Store disse que a atmosfera era “emocionante . Estas eram pessoas que, na nossa frente, puderam partilhar como conheciam as mesmas pessoas e como ambas se preocupavam com o seu país”.

Diplomatas noruegueses iam e vinham, eventualmente elaborando um “plano abrangente” para acabar com a crise. A primeira linha afirmava: “O coronel Gaddafi decidiu deixar o poder, afastar-se e encerrar a primeira fase da revolução.”

O que aconteceria com Gaddafi, contudo, continuou a ser um ponto crítico. O famoso líder recusou-se a deixar a Líbia, levando a negociações sobre se poderia permanecer no país, mas deixar a política.

Store aceita que “não sabemos” se Gaddafi estaria disposto a renunciar ou se grupos rebeldes mais extremistas teriam aceitado um acordo, mas disse que as principais nações ocidentais não estavam interessadas num acordo negociado.

Em agosto de 2011, as imagens captadas no Aeroporto Internacional de Trípoli, na Líbia, tornaram-se prova da queda do regime de Muammar al-Gaddafi, ditador que governou o país durante mais de 40 anos.

Além de capturarem o próprio Gaddafi, que acabaria por ser morto em outubro desse mesmo ano, as forças opositoras assumiram o controlo do aeroporto e ainda conquistaram um “prémio”, um dos maiores símbolos de poder do ditador.

Após a guerra de 2011, a Líbia entrou numa nova guerra civil, que durou grande parte da última década. Mais tarde, Barack Obama descreveu a falta de planeamento pós-conflito como o “pior erro” da sua presidência.

Durante uma década de guerra, centenas de civis morreram. As Nações Unidas só negociaram um acordo para restaurar a paz no ano passado.

Maria Campos, ZAP //

5 Comments

  1. O que os Noruegueses pretendiam era manter um certo controlo sobre o petróleo, apesar da exploração ser da ENI (Itália).

    Contudo o que os franceses e os britânicos queriam era retirar o petróleo da ENI e passarem para as companhias deles (TOTAL & BP).

    Por isso nada de acordos, só a guerra lhes dava o poder de ficarem com o Petróleo.

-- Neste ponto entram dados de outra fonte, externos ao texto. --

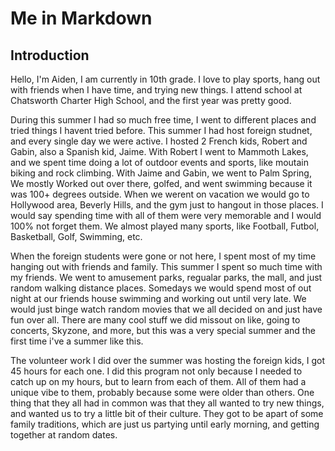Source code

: # Me in Markdown
## Introduction

Hello, I'm Aiden, I am currently in 10th grade. I love to play sports, hang out with friends when I have time, and trying new things. I attend school at Chatsworth Charter High School, and the first year was pretty good.

During this summer I had so much free time, I went to different places and tried things I havent tried before. This summer I had host foreign studnet, and every single day we were active. I hosted 2 French kids, Robert and Gabin, also a Spanish kid, Jaime. With Robert I went to Mammoth Lakes, and we spent time doing a lot of outdoor events and sports, like moutain biking and rock climbing. With Jaime and Gabin, we went to Palm Spring, We mostly Worked out over there, golfed, and went swimming because it was 100+ degrees outside. When we werent on vacation we would go to Hollywood area, Beverly Hills, and the gym just to hangout in those places. I would say spending time with all of them were very memorable and I would 100% not forget them. We almost played many sports, like Football, Futbol, Basketball, Golf, Swimming, etc. 

When the foreign students were gone or not here, I spent most of my time hanging out with friends and family. This summer I spent so much time with my friends. We went to amusement parks, regualar parks, the mall, and just random walking distance places. Somedays we would spend most of out night at our friends house swimming and working out until very late. We would just binge watch random movies that we all decided on and just have fun over all. There are many cool stuff we did missout on like, going to concerts, Skyzone, and more, but this was a very special summer and the first time i've a summer like this.

The volunteer work I did over the summer was hosting the foreign kids, I got 45 hours for each one. I did this program not only because I needed to catch up on my hours, but to learn from each of them. All of them had a unique vibe to them, probably because some were older than others. One thing that they all had in common was that they all wanted to try new things, and wanted us to try a little bit of their culture. They got to be apart of some family traditions, which are just us partying until early morning, and getting together at random dates. 


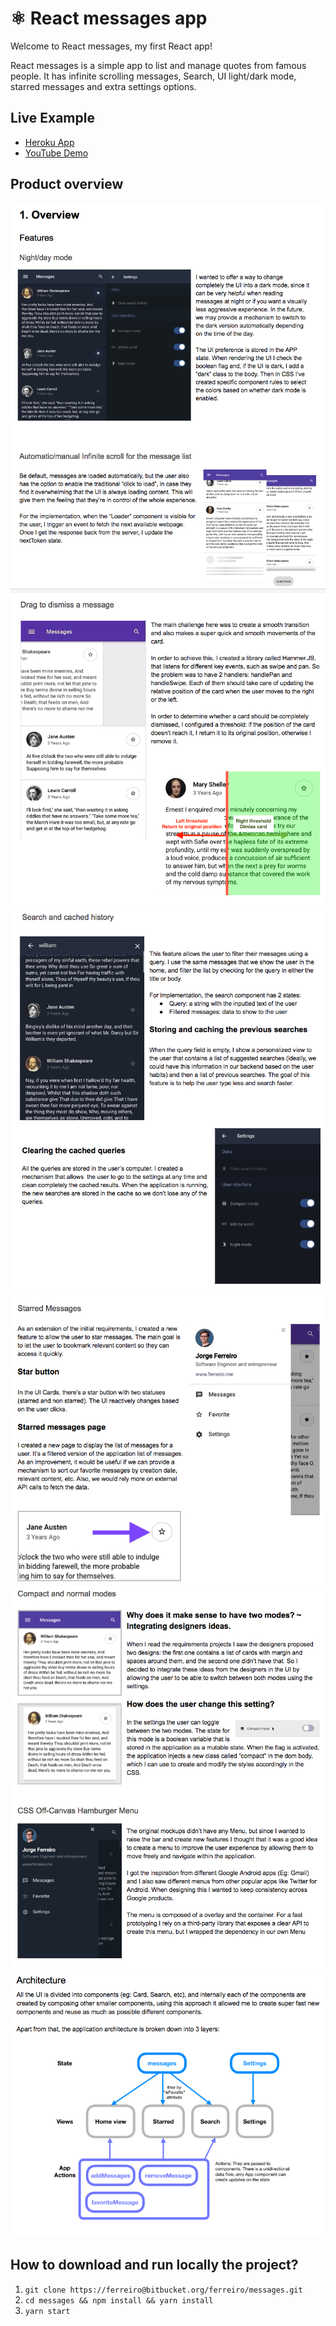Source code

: # ⚛️ React messages app

Welcome to React messages, my first React app!

React messages is a simple app to list and manage quotes from famous people. It has infinite scrolling messages, Search, UI light/dark mode, starred messages and extra settings options.

## Live Example
- [Heroku App](https://messages-ui.herokuapp.com)
- [YouTube Demo](https://www.youtube.com/watch?v=lZVSD5FcGkE)

## Product overview

![alt text](https://raw.githubusercontent.com/ferreiro/messages/master/public/photos/overview_1.png "Logo Title Text 1")
![alt text](https://raw.githubusercontent.com/ferreiro/messages/master/public/photos/overview_2.png "Logo Title Text 1")
![alt text](https://raw.githubusercontent.com/ferreiro/messages/master/public/photos/overview_3.png "Logo Title Text 1")
![alt text](https://raw.githubusercontent.com/ferreiro/messages/master/public/photos/overview_4.png "Logo Title Text 1")
![alt text](https://raw.githubusercontent.com/ferreiro/messages/master/public/photos/overview_5.png "Logo Title Text 1")
![alt text](https://raw.githubusercontent.com/ferreiro/messages/master/public/photos/architecture.png "Logo Title Text 1")





## How to download and run locally the project?

1. `git clone https://ferreiro@bitbucket.org/ferreiro/messages.git`
2. `cd messages && npm install && yarn install`
3. `yarn start`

Bem se enganaram.
    O petróleo ficou com os grupos terroristas que esses políticos ajudaram a depor Gaddafi e destruiram por completo um país!

  2. Cameron e Sarkozy foram cretinos neste caso. Mergulharam a Líbia numa guerra civil e num centro de tráfico humano para a Europa.

    • Cretinos? Ao que se sabe, hoje, entre os milhões financiados na campanha eleitoral presidencial de Sarkozy e do dinheiro líbio retido em Londres …foram tudo menos … cretinos ! Diria eu, no mínimo calculistas !

  3. Não sei se que a Líbia atual estará melhor ou pior que antes, sei que acabaram por morrer milhares de pessoas na guerra civil e não consta que a situação por lá esteja calma e pacífica entre todos. Meter o nariz em casa alheia nem sempre resulta bem!

    • Infelizmente pior, sem sombra de dúvida. O Gadaffi, não sendo um santo, mantinha a região controlada. Desde que o “depuseram” (assassinaram) reina o caos, com as mortes a multiplicarem e as minorias étnicas (imigrantes sub-sarianos) a serem completamente exterminadas.